Esta queda nas relações não deve se concretizar formalmente, mas se refletir no campo simbólico.
— A qualidade do parceiro brasileiro baixou, na medida em que há dois presidentes, um deles alçado ao poder sem eleição, com uma legitimidade não tão forte — afirma o cientista político, que é consultor para instâncias decisivas da administração pública francesa.
Negócios, setor privado e cooperações culturais ou universitárias não devem ser afetados, “mas não consigo imaginar Temer sendo convidado ou recebendo visitas de países europeus, considerando as circunstâncias pelas quais chegou ao poder”, afirma Kourliandsky.
Para os portugueses, porém, não resta qualquer dúvida quanto à ação golpista desencadeada em um processo duvidoso, no Parlamento brasileiro.

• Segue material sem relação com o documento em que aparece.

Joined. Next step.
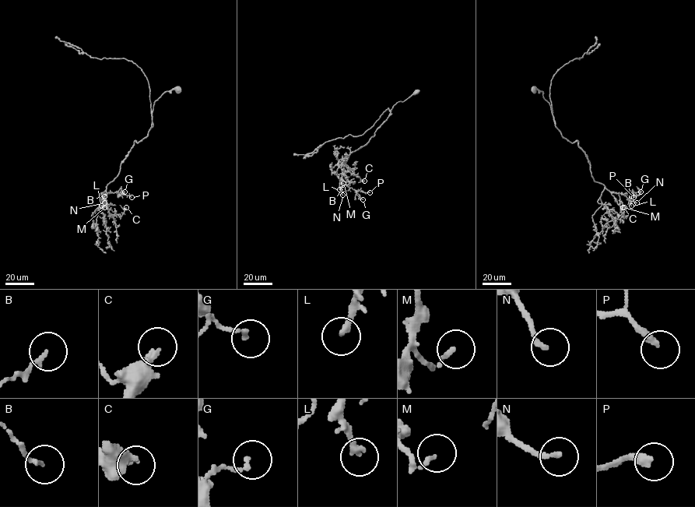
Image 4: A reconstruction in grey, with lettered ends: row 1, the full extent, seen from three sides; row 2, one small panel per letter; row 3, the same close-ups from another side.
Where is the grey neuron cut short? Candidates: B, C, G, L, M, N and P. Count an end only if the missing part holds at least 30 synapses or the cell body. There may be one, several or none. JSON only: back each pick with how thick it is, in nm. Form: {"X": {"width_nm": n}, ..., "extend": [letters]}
{"L": {"width_nm": 260}, "N": {"width_nm": 180}, "extend": ["L", "N"]}

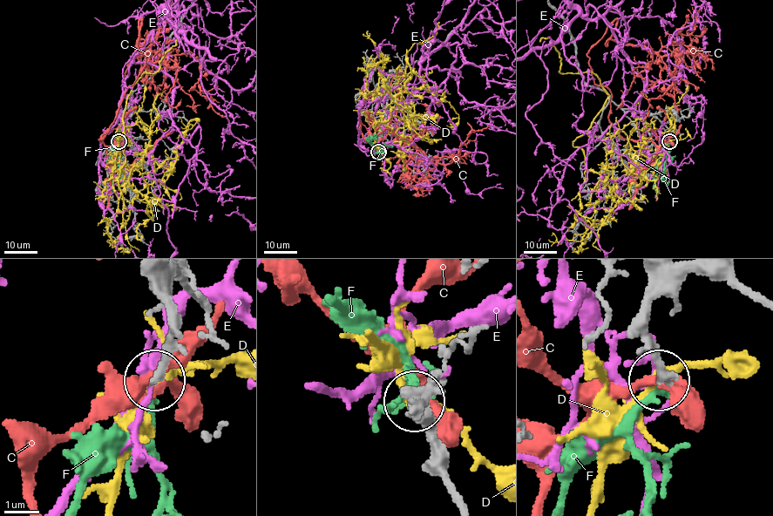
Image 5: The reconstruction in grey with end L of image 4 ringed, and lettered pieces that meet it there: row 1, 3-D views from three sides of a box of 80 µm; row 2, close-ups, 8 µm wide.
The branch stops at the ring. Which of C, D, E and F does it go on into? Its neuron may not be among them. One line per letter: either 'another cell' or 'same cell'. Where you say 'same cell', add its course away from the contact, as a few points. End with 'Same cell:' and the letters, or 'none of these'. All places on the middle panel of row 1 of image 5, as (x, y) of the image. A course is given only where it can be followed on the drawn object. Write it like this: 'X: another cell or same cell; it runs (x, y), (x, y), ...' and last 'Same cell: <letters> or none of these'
C: another cell
D: another cell
E: another cell
F: same cell; it runs (379, 152), (369, 141), (369, 135), (376, 139)
Same cell: F

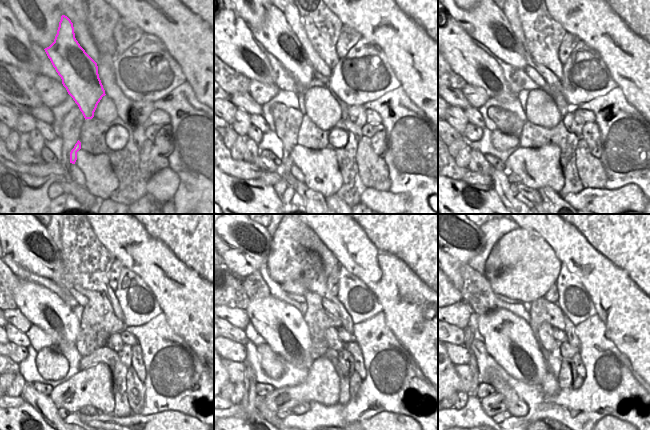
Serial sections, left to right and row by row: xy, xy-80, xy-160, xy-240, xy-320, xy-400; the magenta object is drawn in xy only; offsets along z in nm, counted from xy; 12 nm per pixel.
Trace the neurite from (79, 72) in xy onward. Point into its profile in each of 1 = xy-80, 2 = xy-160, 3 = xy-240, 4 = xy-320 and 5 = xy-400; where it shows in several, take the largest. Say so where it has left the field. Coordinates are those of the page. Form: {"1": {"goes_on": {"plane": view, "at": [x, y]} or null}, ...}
{"1": {"goes_on": {"plane": "xy-80", "at": [275, 34]}}, "2": {"goes_on": {"plane": "xy-160", "at": [486, 23]}}, "3": {"goes_on": {"plane": "xy-240", "at": [22, 236]}}, "4": {"goes_on": {"plane": "xy-320", "at": [244, 245]}}, "5": {"goes_on": {"plane": "xy-400", "at": [458, 239]}}}

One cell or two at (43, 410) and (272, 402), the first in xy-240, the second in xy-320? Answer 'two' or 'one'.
two

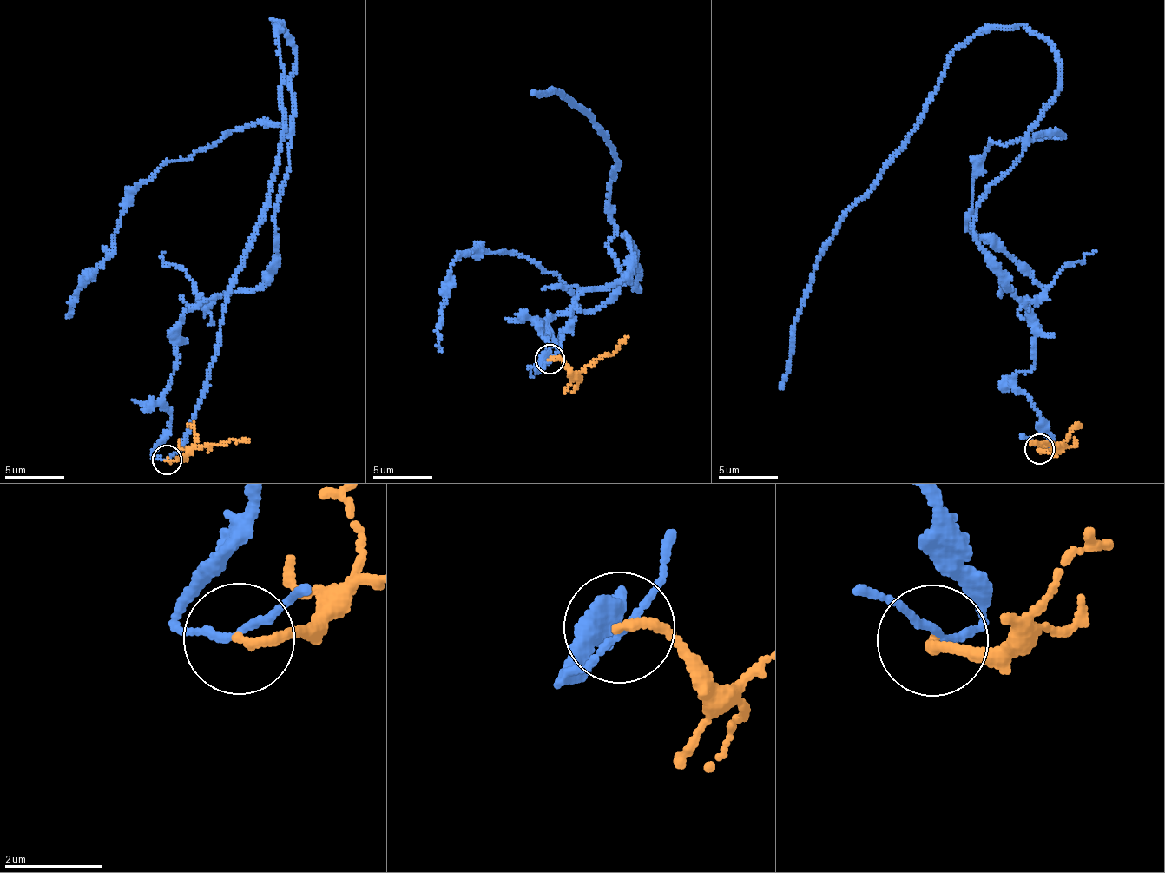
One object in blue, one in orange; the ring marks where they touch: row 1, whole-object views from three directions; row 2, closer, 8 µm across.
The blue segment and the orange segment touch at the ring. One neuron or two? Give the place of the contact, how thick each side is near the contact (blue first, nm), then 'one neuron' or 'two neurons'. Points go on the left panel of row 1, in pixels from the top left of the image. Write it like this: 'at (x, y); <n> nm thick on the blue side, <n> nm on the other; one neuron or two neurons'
at (167, 459); 110 nm thick on the blue side, 190 nm on the other; two neurons

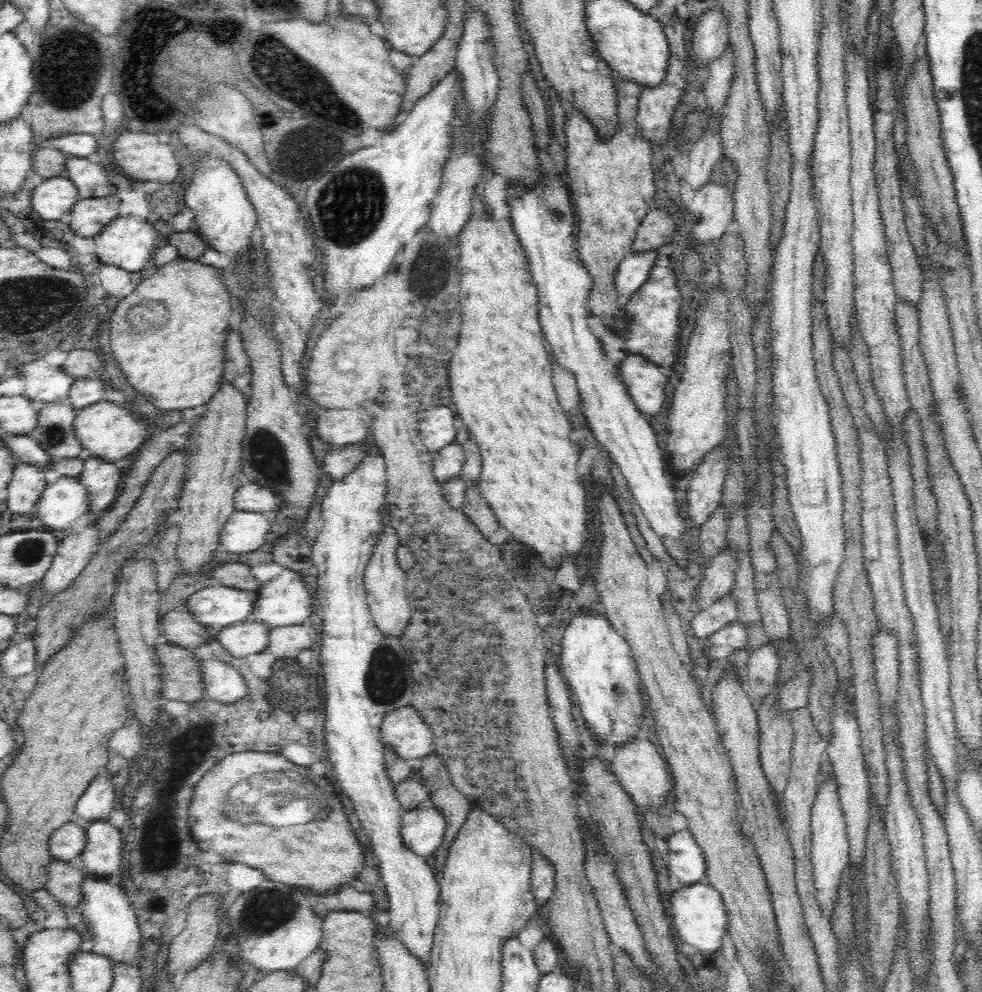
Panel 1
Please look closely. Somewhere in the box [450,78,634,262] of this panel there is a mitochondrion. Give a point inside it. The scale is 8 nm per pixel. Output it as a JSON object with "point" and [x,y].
{"point":[558,211]}

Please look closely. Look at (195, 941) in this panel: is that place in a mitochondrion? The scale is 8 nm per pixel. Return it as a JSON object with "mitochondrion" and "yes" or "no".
{"mitochondrion":"no"}

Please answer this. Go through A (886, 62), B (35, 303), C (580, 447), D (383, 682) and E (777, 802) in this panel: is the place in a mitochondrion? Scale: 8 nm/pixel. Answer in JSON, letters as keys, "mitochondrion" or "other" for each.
{"A":"mitochondrion","B":"mitochondrion","C":"other","D":"mitochondrion","E":"other"}

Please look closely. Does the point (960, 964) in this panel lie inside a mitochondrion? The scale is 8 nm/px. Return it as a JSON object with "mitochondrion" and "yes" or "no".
{"mitochondrion":"no"}

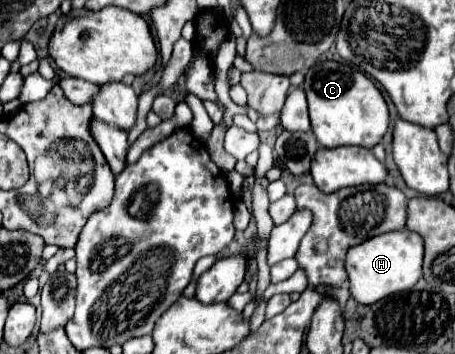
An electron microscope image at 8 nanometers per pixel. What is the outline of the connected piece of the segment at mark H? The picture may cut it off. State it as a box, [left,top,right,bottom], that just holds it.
[345,230,423,304]

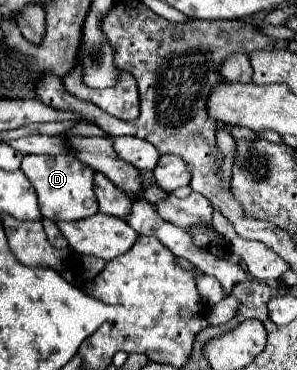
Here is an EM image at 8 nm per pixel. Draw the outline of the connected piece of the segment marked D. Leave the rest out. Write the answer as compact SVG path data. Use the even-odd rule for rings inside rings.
M25 155L19 167L31 181L39 211L51 221L77 221L97 213L97 195L95 195L95 171L87 165L81 165L73 155Z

Três parlamentares portugueses participaram, na noite passada, de um ato em defesa da democracia brasileira promovido pelo ator Gregório Duvivier no Teatro Tivoli, na região central de Lisboa. Joana Mortágua, deputada do Bloco de Esquerda (BE), Isabel Moreira, deputada do Partido Socialista (PS) e Miguel Tiago, deputado do Partido Comunista Português (PCP), foram os primeiros a discursar no ato e condenaram o processo de destituição da presidenta Dilma Rousseff.
O ato contou com a presença de cerca de 300 pessoas e aconteceu pouco antes de um show do ator brasileiros na mesma casa. Gregório optou por abrir o espaço para a realização de um ato em defesa do Brasil e convidou diversas personalidades portuguesas. Duvivier disse que gostaria de fazer um ato pelo “fica, Dilma”, mas em razão do afastamento já ter sido consumado, sugeriu uma campanha por diretas já. “O que aconteceu no Brasil foi um golpe dos derrotados nas últimas eleições”, disse o ator, ao abrir o evento.
O ator lembrou uma frase que ouviu em Portugal e que resume o atual quadro da crise política no Brasil: “Quando os políticos nos fazem rir nos restam os humoristas para nos fazerem pensar”.
Na sequência, Duvivier convidou várias personalidades a usar o microfone. Foram vários discursos condenando o golpe da direita no Brasil e criticando o governo interino de Michel Temer. Além dos três deputados, ainda fizeram discursos favoráveis ao Brasil a apresentadora portuguesa Rita Ferro Rodrigues, o poeta Sérgio Godinho, a jornalista Anabela Mota Ribeiro, o antropólogo Miguel Vale de Almeida e o escritor angolano José Eduado Agualusa.
A presidenta da Fundação José Saramago, Pilar del Río, foi convidada a participar, mas não pode comparecer. No entanto, ela enviou um vídeo onde diz que “é direito” de todos opinar sobre o que está acontecendo em “um país que nos é próximo”.
“É nossa obrigação como cidadãos opinar sobre o que está acontecendo no Brasil e dizer que é necessário restituir a democracia. É preciso restituir um governo da cultura e que contemple cidadãos e cidadãs”, afirmou a jornalista na mensagem.
O ato terminou com todos os participantes ocupando a frente do palco para um foto com a faixa “golpe nunca mais”. O evento encerrou uma semana de intensas atividades relacionadas ao Brasil em Lisboa. A presença de um grupo de deputados e senadores, que estiveram na capital portuguesa desde o início da semana, incentivou a realização de debates e atos contra o impeachment e contra o governo Temer. Uma organização de brasileiros nascida após os primeiros protestos, chamada Coletivo Andorinha, tem organizado uma série de atividades para discutir a política brasileira em Portugal.